Skill Garden is a prime example of what can come out of Okanagan Startup Weekend.
The idea for the platform, which matches novices looking to learn new skills with mentors who want to teach, was one of the winners of the 2017 event that is held annually for those looking to get a business idea off the ground.
This year’s event goes this Friday through Sunday at Kelowna’s Innovation Centre.
“Come with an open mind,” said Maizal Munif, who is a developer on the Skill Garden team. “You’ll meet some new friends, you’ll build your network, you’ll learn some new technologies, and you’ll get over your fears. It’s just great.”
The premise is simple. Developers, designers, entrepreneurs and anyone with an idea will assemble at the Innovation Centre on Friday night and spend the next 54 hours creating a prototype, validating their idea and receiving feedback from experienced entrepreneurs. The best ideas will then be singled out on Sunday night.
It was at the event two years ago that Munif, who had been a perennial Startup Weekend attendee and had won with other groups, joined the team that worked on Skill Garden.
“We validated the idea by going out and talking to people on the streets, whether it makes sense to connect mentors with life skills with students who don’t have much experience in them,” Munif said. “We got positive feedback from people on the street. They were all interested in it, so that was our market validation.”
Munif, whose day job is senior web applications developer for beelineweb.com in Lake Country, and the Skill Garden team have their product online at skillgarden.ca, and now they are trying to get mentors and students to sign up. After all, everybody is good at something.

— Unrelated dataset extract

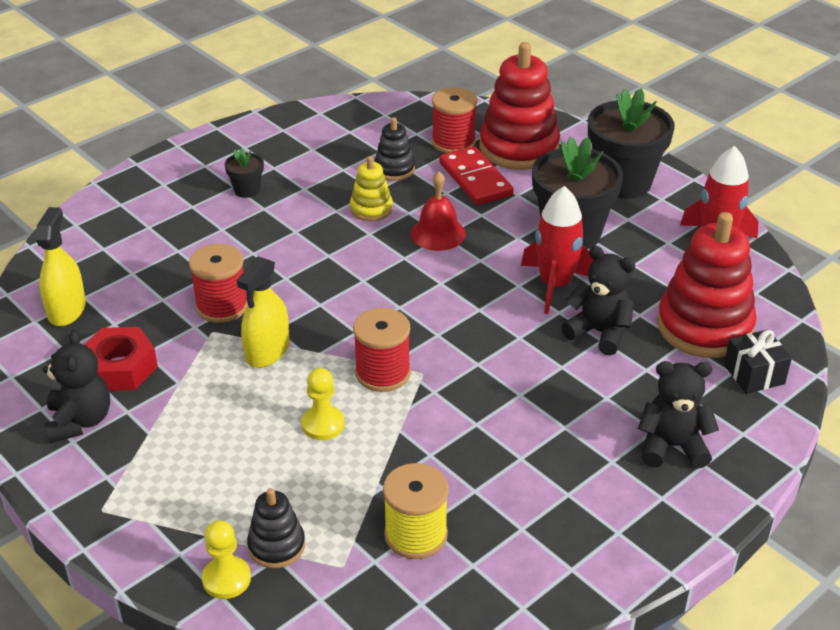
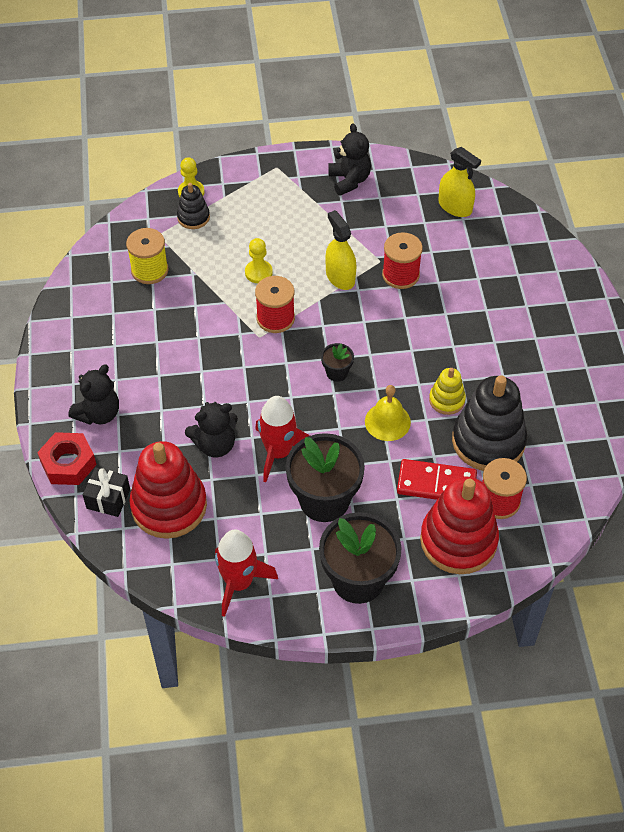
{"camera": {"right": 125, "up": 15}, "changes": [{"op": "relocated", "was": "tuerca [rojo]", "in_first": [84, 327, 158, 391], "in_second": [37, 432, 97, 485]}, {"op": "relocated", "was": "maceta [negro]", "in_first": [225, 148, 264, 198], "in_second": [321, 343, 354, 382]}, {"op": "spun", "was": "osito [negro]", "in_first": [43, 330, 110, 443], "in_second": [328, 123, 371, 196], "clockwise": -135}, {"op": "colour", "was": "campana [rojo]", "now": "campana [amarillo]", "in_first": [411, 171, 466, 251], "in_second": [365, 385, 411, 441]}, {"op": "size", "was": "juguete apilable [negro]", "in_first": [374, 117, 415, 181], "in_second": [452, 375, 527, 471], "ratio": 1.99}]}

“Kelowna’s going to be our test market, so we’re trying to see how many mentors there are that want to teach and be more social and be connected to the community,” Munif said.
Startup Weekend is another way to get connected to the community. A ticket will get you seven meals, benefits and discounts from Techstars’ global partners, one-on-one time with business mentors and “all the Internet and coffee you can consume,” according to its website.
“Even if you don’t have an idea, it’s the people that you meet and the friendships that you make. Those will go a long way,” Munif said. “It’s basically being able to network with people and learning about new technologies and what’s out there right now that you can get access to.”